— Этой ночью.
— Но… но…
— Здесь, в Ватикане.
Оглушенный этим известием, Томаш сделал несколько нетвердых шагов и буквально рухнул на здоровенный стул, стоявший у стола с картой Ватикана.
— Патрисия? Умерла? Здесь? — он говорил отрывисто, размеренно покачивая головой, как будто пытался понять какую-то совершенно бессмысленную вещь. — Но… но… Кто? Зачем? Как? А что случилось?
Итальянка подошла неспешно к нему и провела рукой по плечу, выражая сочувствие.
— Теперь вы понимаете, почему я здесь, — сказала она. — Да и вы тоже.
— Я?
Валентина кашлянула, как случается, когда нужно обдумать вопрос.
— Знаете, при расследовании убийства человека, как правило, находится ключевая для установления истины фигура, — сказала она. — Это последний человек, с кем жертва встречалась или хотя бы разговаривала.

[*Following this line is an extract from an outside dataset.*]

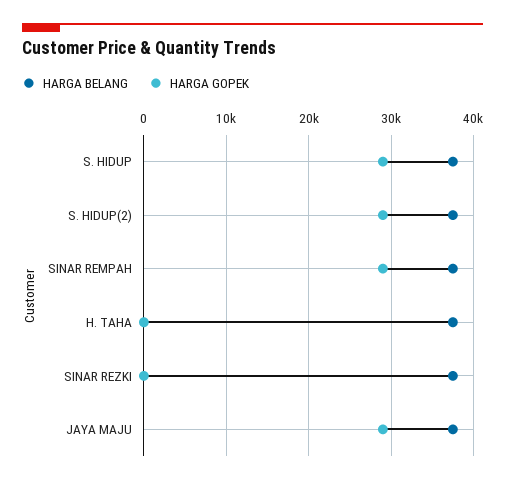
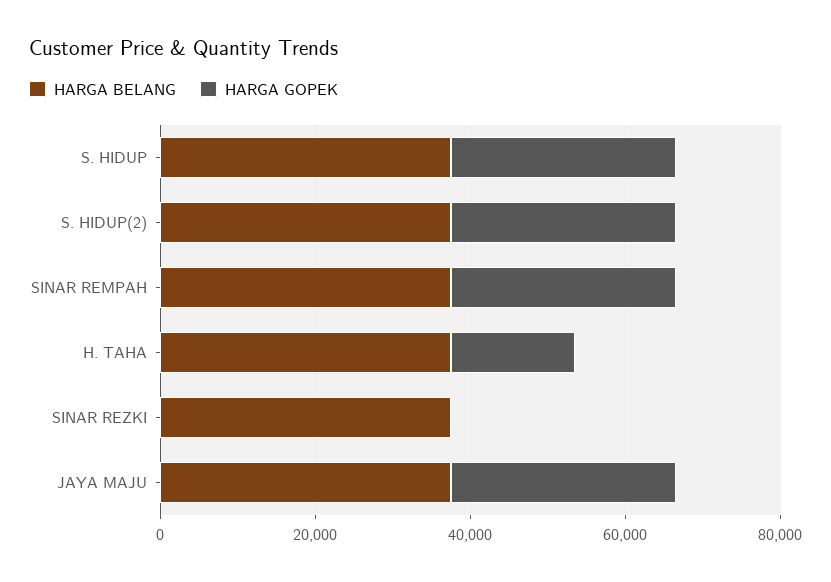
HARGA GOPEK, H. TAHA: 0 -> 15000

Томаш был все еще настолько ошарашен, что почти не реагировал на слова.
— Что-что?
— Дело в том, что мы получили распечатку разговоров, которые вела профессор Эскалона по мобильнику за два часа до смерти, — продолжала размеренно Валентина. — Догадайтесь, кто был последним ее собеседником?
Но как же могло такое случиться, что Патрисию убили? — этот вопрос безостановочно вертелся в голове Томаша. Это известие было настолько трудно воспринять, что он едва ли слышал, что ему говорили.
— Что-что?
Валентина глубоко вздохнула.
— Вы.
III
Холодком встретил Дублин одинокого пассажира, спускавшегося из только что приземлившегося роскошного самолетика
У пассажира была с собой только ручная кладь — чиновничий кейс из черной кожи, который даже никто не досматривал, так как взлетал он с маленького аэродрома на специально зафрахтованном для него двухмоторном самолете-малютке. Незнакомец шел к выходу, ориентируясь по указателям, и был крайне недоволен, пробурчав что-то, когда его направили к таможне; он ведь перемещался в воздушном пространстве Евросоюза, и не было необходимости, полагал он, предъявлять документы. Впрочем, расстраиваться было ни к чему, так как ирландский таможенник лишь бросил сонный и безразличный взгляд на его паспорт.